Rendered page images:

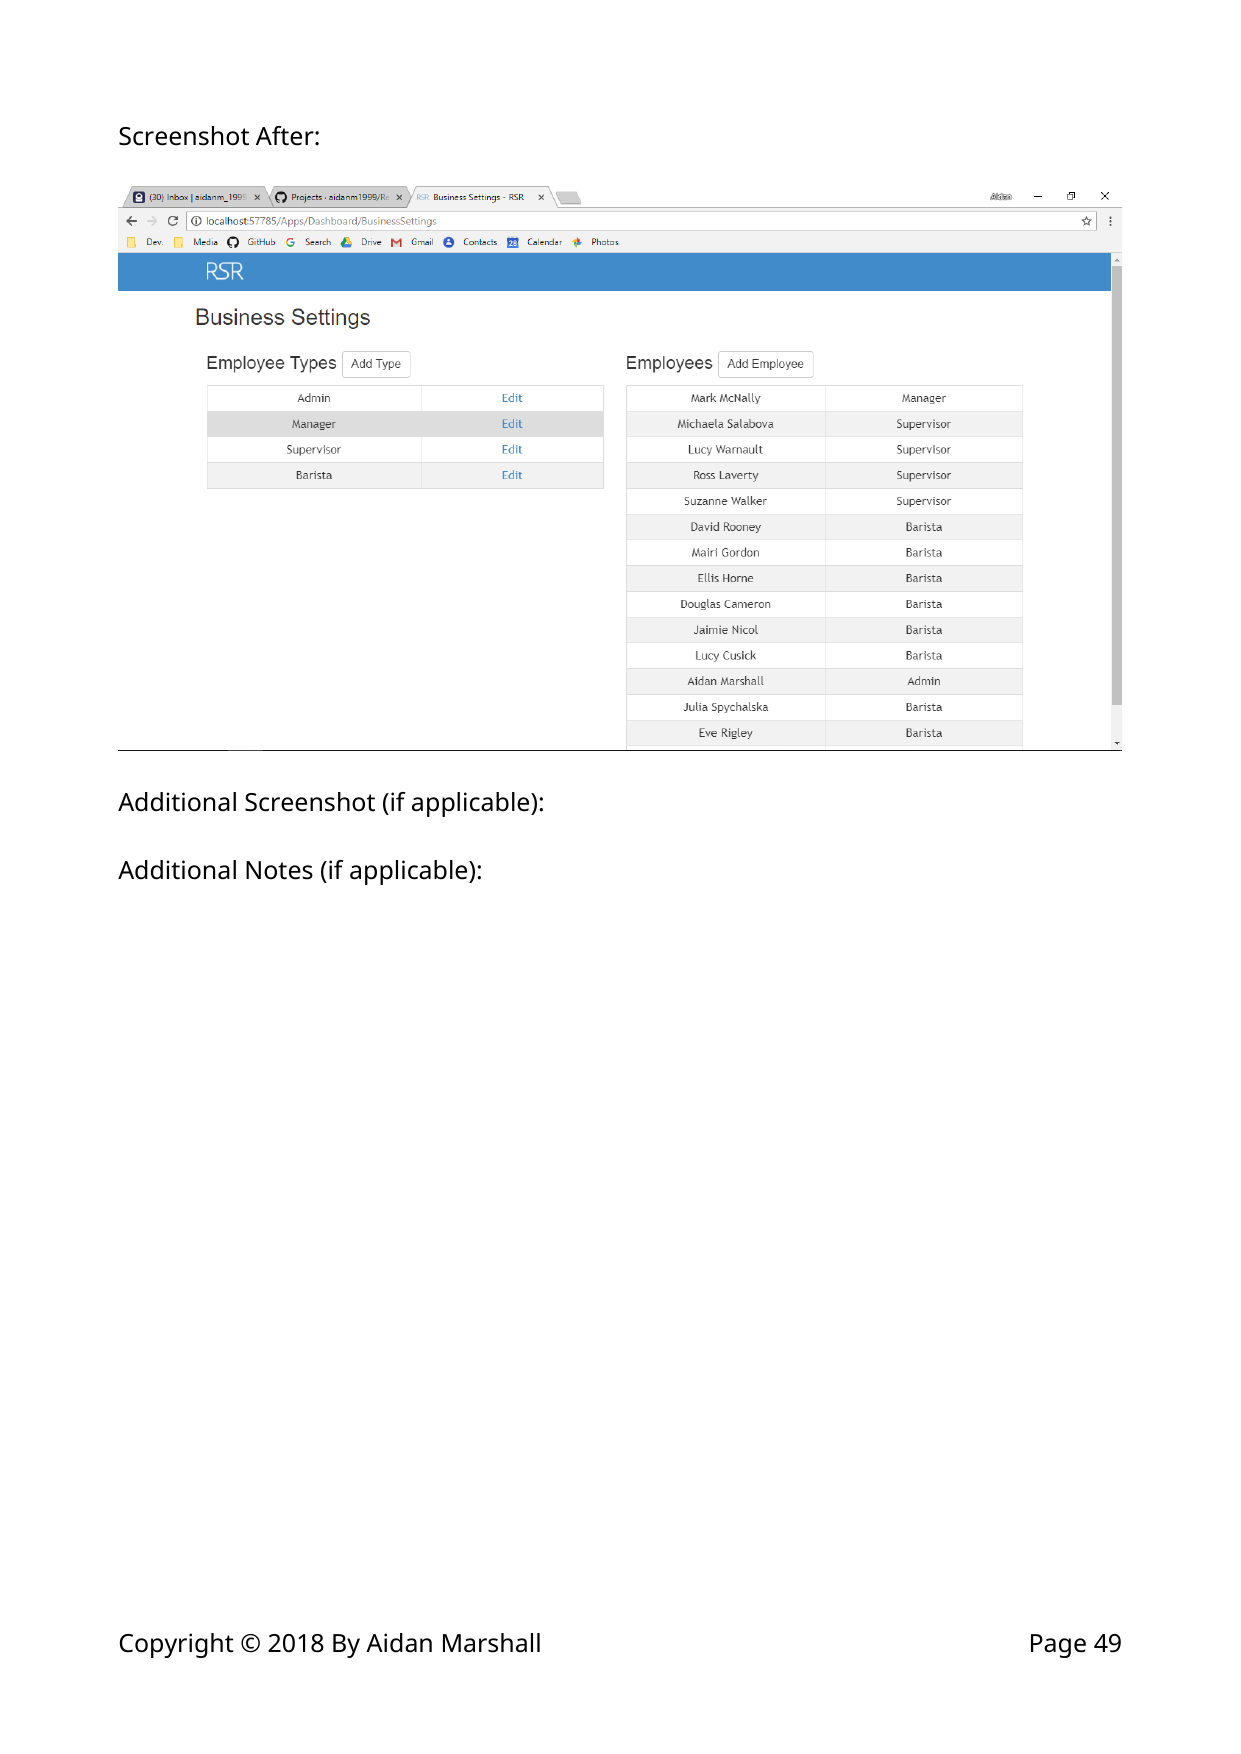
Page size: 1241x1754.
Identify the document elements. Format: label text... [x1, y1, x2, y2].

picture [118, 186, 1123, 751]
text Additional Notes (if applicable): [118, 853, 1122, 887]
text Screenshot After: [118, 118, 1122, 152]
text Additional Screenshot (if applicable): [118, 785, 1122, 819]
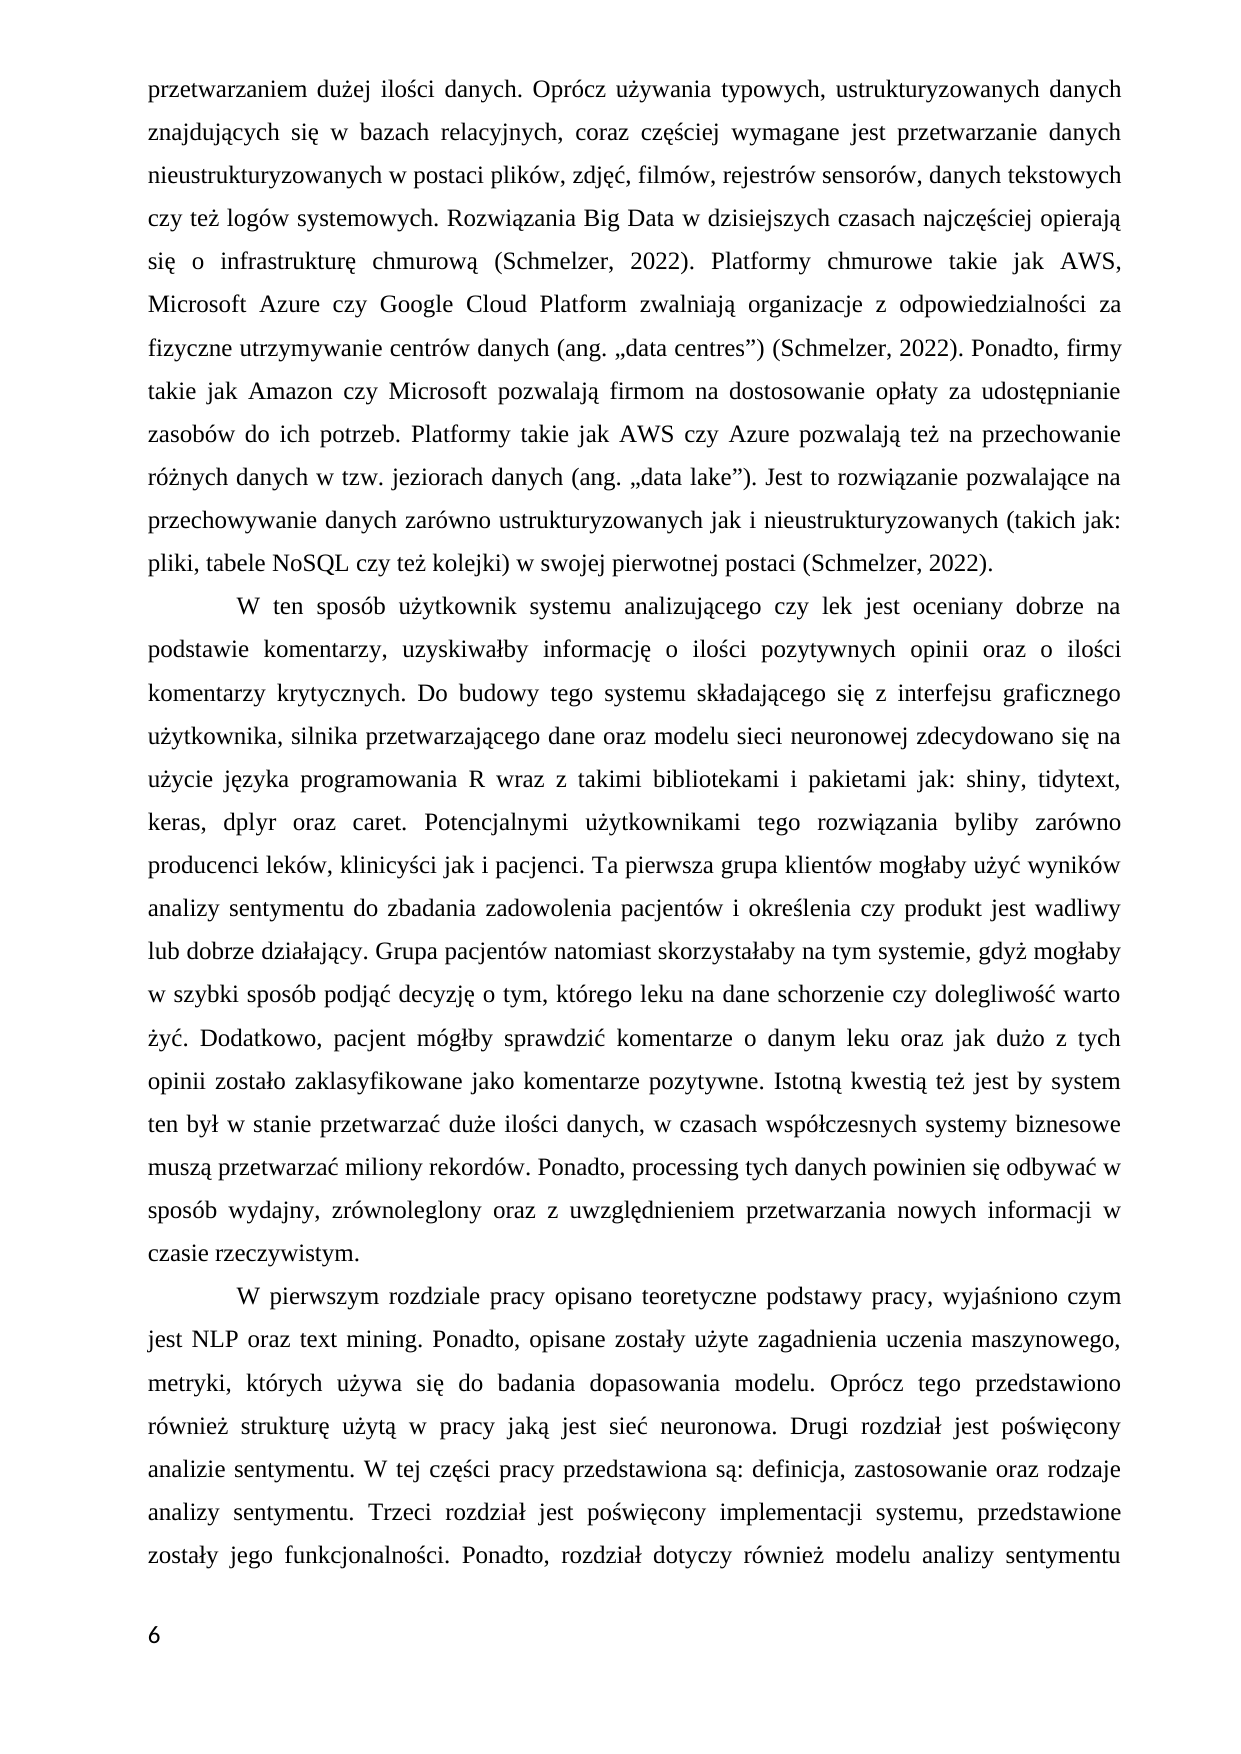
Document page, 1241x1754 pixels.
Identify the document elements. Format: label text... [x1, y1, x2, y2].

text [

▶ _Exercise directions_
Full copy, no pictures: write out each line of the data exactly as it stands.

▶ _Final answer_
Page size: 1241x1754.
Identify the document elements. Format: label text... [x1, y1, x2, y2].

picture [118, 186, 1123, 751]
text Additional Notes (if applicable): [118, 853, 1122, 887]
text Screenshot After: [118, 118, 1122, 152]
text Additional Screenshot (if applicable): [118, 785, 1122, 819]
Document page, 1241x1754 pixels.
Identify the document elements. Format: label text... [x1, y1, x2, y2].

text [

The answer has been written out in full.